La ventana, la mirada y un astronauta

Mañana venderé la casa de mis padres.


No tiene sentido conservarla. Habita ya una piel nueva en sus paredes. Pero hoy…

Hoy me despido de la mirada de mis padres desde la ventana de la habitación, desde donde yo, un niñito con orejas de soplillo escuchaba la llegada de los reyes magos, cargados de calcetines para todos, y esfuerzos económicos por complacerme con el último juguete de moda (recuerdo una nave espacial, y un astronauta asomando la cabeza, observando el espacio conocido: un comedor atestado de piernas de viejas cosiendo y murmurando una vida sin lujos, mientras en la televisión las famosas nos miraban con desprecio).

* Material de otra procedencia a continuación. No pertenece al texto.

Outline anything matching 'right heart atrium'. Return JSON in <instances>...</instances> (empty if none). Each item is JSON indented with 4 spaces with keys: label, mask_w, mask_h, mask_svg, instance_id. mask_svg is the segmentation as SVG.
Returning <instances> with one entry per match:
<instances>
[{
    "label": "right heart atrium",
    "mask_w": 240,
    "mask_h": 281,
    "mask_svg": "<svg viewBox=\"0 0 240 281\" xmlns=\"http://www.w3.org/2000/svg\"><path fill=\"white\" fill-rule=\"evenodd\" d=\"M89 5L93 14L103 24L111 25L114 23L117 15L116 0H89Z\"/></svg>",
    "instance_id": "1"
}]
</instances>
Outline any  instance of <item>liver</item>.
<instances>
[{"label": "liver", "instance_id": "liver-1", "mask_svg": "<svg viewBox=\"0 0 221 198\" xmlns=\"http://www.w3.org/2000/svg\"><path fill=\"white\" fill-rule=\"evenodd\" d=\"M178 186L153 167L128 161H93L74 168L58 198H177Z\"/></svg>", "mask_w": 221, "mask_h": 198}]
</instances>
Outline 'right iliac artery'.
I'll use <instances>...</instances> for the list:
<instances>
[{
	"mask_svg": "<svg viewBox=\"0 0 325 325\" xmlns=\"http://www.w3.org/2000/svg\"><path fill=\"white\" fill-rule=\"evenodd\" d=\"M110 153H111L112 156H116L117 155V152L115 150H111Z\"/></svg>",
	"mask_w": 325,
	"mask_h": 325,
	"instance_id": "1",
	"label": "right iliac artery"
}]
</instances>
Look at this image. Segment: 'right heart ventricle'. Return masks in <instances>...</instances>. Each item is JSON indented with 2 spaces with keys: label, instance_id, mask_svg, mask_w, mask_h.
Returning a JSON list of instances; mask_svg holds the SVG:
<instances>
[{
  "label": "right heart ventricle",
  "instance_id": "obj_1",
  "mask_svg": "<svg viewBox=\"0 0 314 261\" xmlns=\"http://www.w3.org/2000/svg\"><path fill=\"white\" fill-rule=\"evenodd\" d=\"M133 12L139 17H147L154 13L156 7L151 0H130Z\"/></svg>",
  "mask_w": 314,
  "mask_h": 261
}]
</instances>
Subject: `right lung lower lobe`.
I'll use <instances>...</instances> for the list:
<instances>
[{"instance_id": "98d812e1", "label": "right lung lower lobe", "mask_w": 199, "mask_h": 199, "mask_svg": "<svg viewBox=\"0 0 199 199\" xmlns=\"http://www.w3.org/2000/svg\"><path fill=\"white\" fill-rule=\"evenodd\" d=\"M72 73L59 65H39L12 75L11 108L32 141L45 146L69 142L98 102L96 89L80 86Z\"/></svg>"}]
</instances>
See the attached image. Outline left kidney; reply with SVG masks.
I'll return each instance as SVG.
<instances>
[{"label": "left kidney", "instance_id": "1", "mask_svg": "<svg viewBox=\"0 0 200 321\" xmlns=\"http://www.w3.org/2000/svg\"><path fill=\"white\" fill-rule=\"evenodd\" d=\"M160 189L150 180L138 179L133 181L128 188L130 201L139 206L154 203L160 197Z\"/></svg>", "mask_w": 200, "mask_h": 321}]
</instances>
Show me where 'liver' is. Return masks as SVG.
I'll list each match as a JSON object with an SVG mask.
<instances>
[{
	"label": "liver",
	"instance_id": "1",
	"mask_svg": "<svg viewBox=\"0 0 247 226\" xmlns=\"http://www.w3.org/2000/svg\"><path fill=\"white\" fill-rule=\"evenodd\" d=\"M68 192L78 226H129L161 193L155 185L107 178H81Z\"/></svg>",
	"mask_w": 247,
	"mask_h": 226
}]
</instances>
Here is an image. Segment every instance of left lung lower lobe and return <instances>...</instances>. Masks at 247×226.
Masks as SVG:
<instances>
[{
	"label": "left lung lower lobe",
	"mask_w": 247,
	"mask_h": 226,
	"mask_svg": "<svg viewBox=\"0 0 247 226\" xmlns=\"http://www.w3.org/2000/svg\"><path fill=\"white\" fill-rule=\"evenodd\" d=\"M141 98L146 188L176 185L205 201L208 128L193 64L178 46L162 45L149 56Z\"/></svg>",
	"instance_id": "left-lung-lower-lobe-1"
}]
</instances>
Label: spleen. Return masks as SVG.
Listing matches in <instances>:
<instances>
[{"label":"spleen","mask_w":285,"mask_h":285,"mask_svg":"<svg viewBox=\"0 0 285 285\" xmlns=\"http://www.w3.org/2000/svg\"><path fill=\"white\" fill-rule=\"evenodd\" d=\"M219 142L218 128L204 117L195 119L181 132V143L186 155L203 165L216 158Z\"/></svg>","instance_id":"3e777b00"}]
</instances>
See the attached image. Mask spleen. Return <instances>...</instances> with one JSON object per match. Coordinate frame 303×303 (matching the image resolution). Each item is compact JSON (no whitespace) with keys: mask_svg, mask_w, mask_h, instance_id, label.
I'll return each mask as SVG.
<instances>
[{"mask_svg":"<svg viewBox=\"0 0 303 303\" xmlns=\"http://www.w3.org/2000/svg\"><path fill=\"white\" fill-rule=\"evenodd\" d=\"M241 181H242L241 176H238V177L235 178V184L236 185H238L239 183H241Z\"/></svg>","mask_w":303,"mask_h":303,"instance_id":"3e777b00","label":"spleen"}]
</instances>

Desde este altar donde la pobreza era feliz. Mis padres ven a ese niño, al que llamaban Dumbo, corretear por la plaza. Es sábado por la tarde y toca partido de béisbol. No voy a dar una. No voy a recoger pelota alguna. Pero no me importará. De soslayo estará mirándome mi madre, por ese agujerito que es esa ventana a la felicidad, diciéndome en un silencio cómplice (solo yo puedo escucharlo) que no pasa nada. Que quizás la vida me tiene preparado algo más especial que darle con un palo a una pelota. Yo tengo 11 años y unas ganas terribles de desaparecer, pero ahí estaba mi padre también, para recordarme que, quien resiste gana (que sabe que la frase es robada, pero que a mí me consuela lo suficiente como para olvidar a todos mis buenos amigos: a los que te inflan a collejas y te insultaban, igual que hice yo cuando tuve ocasión).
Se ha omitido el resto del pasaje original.